### Work to be completed
Repeat the text of all the records below line for line, without changing any wording, and leave the pictures out of your answer.

### Information given

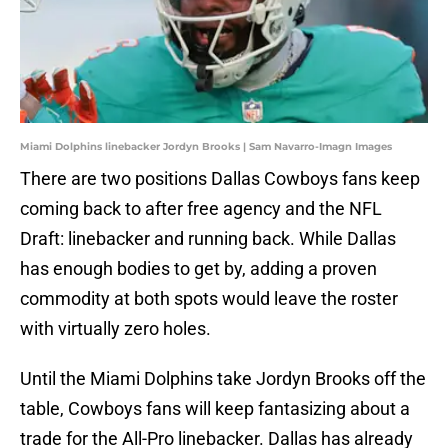
Miami Dolphins linebacker Jordyn Brooks | Sam Navarro-Imagn Images
There are two positions Dallas Cowboys fans keep
coming back to after free agency and the NFL
Draft: linebacker and running back. While Dallas
has enough bodies to get by, adding a proven
commodity at both spots would leave the roster
with virtually zero holes.
Until the Miami Dolphins take Jordyn Brooks off the
table, Cowboys fans will keep fantasizing about a
trade for the All-Pro linebacker. Dallas has already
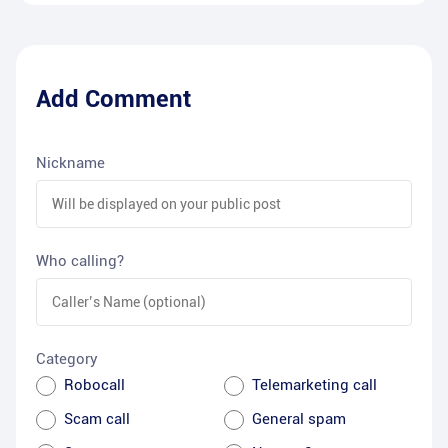
Add Comment
Nickname
Who calling?
Category
Robocall
Telemarketing call
Scam call
General spam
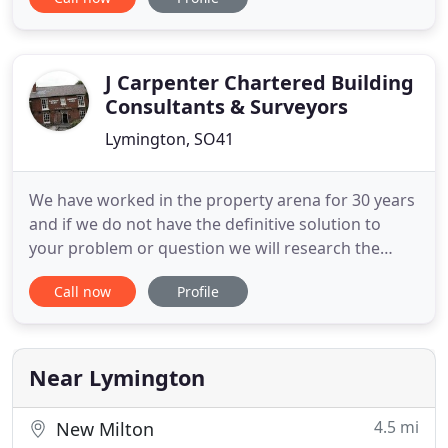
Highcliffe, New Milton, Milford on Sea and Barton-
on-Sea. Many of our clients are new to the area
and depend on our extensive local knowledge to
assist in the purchase or
J Carpenter Chartered Building
Consultants & Surveyors
Lymington, SO41
We have worked in the property arena for 30 years
and if we do not have the definitive solution to
your problem or question we will research the
matter for you. The Party Wall Act sets down the
Call now
Profile
rights & duties of owners undertaking such works
and provides protection to the Adjoining Owners.
The Party Wall Surveyor's duty is to examine the
proposed works
Near Lymington
4.5 mi
New Milton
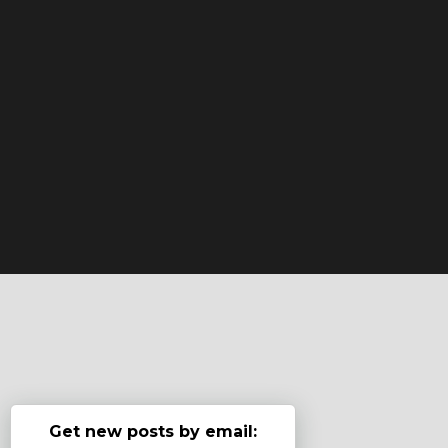
Get new posts by email:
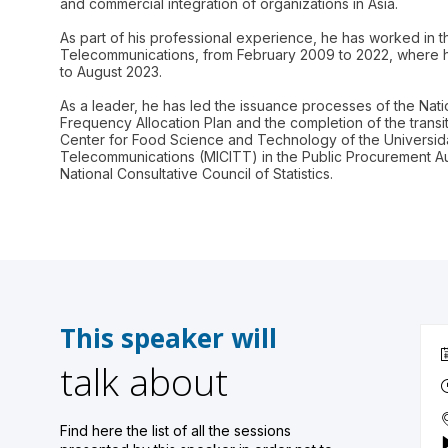
and commercial integration of organizations in Asia.
As part of his professional experience, he has worked in th
Telecommunications, from February 2009 to 2022, where h
to August 2023.
As a leader, he has led the issuance processes of the Na
Frequency Allocation Plan and the completion of the transiti
Center for Food Science and Technology of the Universidad
Telecommunications (MICITT) in the Public Procurement Aut
This speaker will
talk about
Find here the list of all the sessions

### Result
Miami Dolphins linebacker Jordyn Brooks | Sam Navarro-Imagn Images
There are two positions Dallas Cowboys fans keep
coming back to after free agency and the NFL
Draft: linebacker and running back. While Dallas
has enough bodies to get by, adding a proven
commodity at both spots would leave the roster
with virtually zero holes.
Until the Miami Dolphins take Jordyn Brooks off the
table, Cowboys fans will keep fantasizing about a
trade for the All-Pro linebacker. Dallas has already
Add Comment
Nickname
Who calling?
Category
Robocall
Telemarketing call
Scam call
General spam
Highcliffe, New Milton, Milford on Sea and Barton-
on-Sea. Many of our clients are new to the area
and depend on our extensive local knowledge to
assist in the purchase or
J Carpenter Chartered Building
Consultants & Surveyors
Lymington, SO41
We have worked in the property arena for 30 years
and if we do not have the definitive solution to
your problem or question we will research the
matter for you. The Party Wall Act sets down the
Call now
Profile
rights & duties of owners undertaking such works
and provides protection to the Adjoining Owners.
The Party Wall Surveyor's duty is to examine the
proposed works
Near Lymington
4.5 mi
New Milton
Get new posts by email:
and commercial integration of organizations in Asia.
As part of his professional experience, he has worked in th
Telecommunications, from February 2009 to 2022, where h
to August 2023.
As a leader, he has led the issuance processes of the Na
Frequency Allocation Plan and the completion of the transiti
Center for Food Science and Technology of the Universidad
Telecommunications (MICITT) in the Public Procurement Aut
This speaker will
talk about
Find here the list of all the sessions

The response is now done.